**Work required:** One part of the entries below is wanted: the lines from the one containing "index pip: (106, 104)" through the one containing "pinky tip: (150, 77)". Write those out exactly and nothing else.

**Data shown:**
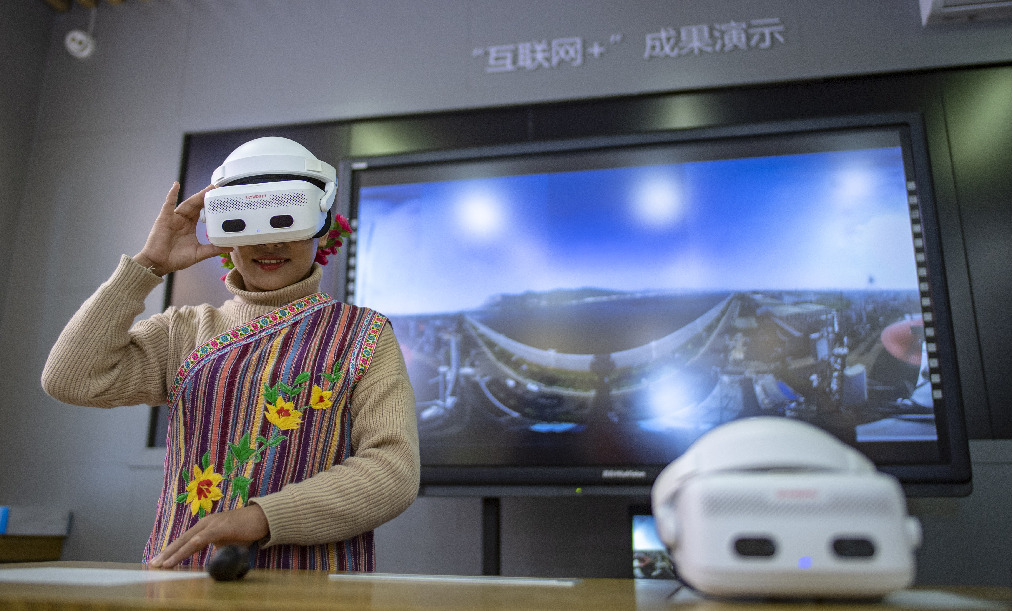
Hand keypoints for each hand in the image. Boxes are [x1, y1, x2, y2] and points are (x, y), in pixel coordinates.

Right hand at [133, 182, 228, 276]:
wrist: (159, 264)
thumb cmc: (176, 259)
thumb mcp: (199, 253)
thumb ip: (213, 249)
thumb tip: (230, 247)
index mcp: (190, 225)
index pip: (202, 212)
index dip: (210, 205)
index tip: (221, 198)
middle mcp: (182, 220)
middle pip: (196, 205)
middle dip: (206, 196)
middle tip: (217, 188)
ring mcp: (173, 218)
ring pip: (187, 204)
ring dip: (197, 196)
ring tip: (207, 188)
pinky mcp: (164, 218)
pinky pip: (168, 204)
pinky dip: (172, 194)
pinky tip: (176, 185)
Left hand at [149, 504, 268, 568]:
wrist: (263, 518)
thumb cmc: (247, 530)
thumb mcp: (228, 544)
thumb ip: (217, 552)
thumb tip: (211, 565)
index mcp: (206, 527)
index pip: (185, 540)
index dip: (172, 550)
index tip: (160, 561)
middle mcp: (205, 523)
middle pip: (181, 539)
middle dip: (166, 552)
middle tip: (152, 564)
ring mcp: (211, 524)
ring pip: (187, 541)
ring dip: (173, 553)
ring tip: (161, 564)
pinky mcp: (218, 528)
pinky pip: (198, 541)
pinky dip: (186, 550)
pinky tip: (177, 557)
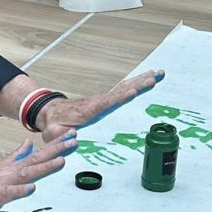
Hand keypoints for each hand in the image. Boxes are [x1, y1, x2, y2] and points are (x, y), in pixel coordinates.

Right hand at [0, 134, 76, 211]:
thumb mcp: (0, 170)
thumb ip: (15, 157)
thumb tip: (29, 144)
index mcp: (11, 167)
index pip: (37, 153)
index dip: (55, 145)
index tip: (71, 137)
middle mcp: (8, 172)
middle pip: (36, 159)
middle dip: (56, 149)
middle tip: (74, 140)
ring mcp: (1, 183)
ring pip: (26, 173)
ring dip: (44, 167)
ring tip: (61, 161)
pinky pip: (9, 193)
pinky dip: (20, 189)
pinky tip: (31, 187)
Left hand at [38, 68, 163, 138]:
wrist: (52, 112)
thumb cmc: (54, 125)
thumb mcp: (53, 133)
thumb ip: (60, 136)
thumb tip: (72, 138)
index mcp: (89, 111)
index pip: (106, 104)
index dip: (119, 98)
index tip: (132, 92)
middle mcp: (99, 101)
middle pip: (121, 91)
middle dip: (138, 85)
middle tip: (154, 78)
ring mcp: (104, 99)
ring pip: (125, 87)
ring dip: (142, 80)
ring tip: (159, 74)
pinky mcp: (107, 99)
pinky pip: (124, 89)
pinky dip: (137, 82)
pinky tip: (150, 77)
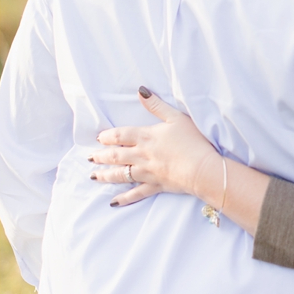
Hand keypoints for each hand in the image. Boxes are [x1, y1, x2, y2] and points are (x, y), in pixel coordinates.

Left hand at [90, 87, 224, 206]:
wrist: (203, 169)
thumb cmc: (193, 141)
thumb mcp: (176, 117)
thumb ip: (157, 105)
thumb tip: (141, 91)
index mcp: (146, 137)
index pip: (121, 135)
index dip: (108, 136)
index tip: (99, 138)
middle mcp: (142, 155)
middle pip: (116, 155)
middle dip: (101, 156)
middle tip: (90, 158)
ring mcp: (147, 172)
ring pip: (121, 174)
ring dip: (106, 175)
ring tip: (94, 176)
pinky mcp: (155, 186)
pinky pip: (135, 193)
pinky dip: (124, 198)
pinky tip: (113, 202)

**Written reply:**
index pip: (106, 104)
index dip: (119, 98)
index tip: (132, 92)
middle mcp: (99, 101)
middle pip: (121, 91)
middle dip: (138, 85)
middle tip: (154, 78)
ring mcp: (104, 99)
ring pip: (125, 87)
ring dip: (142, 80)
ring tip: (159, 74)
pinky mcp: (107, 99)
pinky pip: (124, 89)
pinky dip: (137, 82)
pinky tip: (150, 77)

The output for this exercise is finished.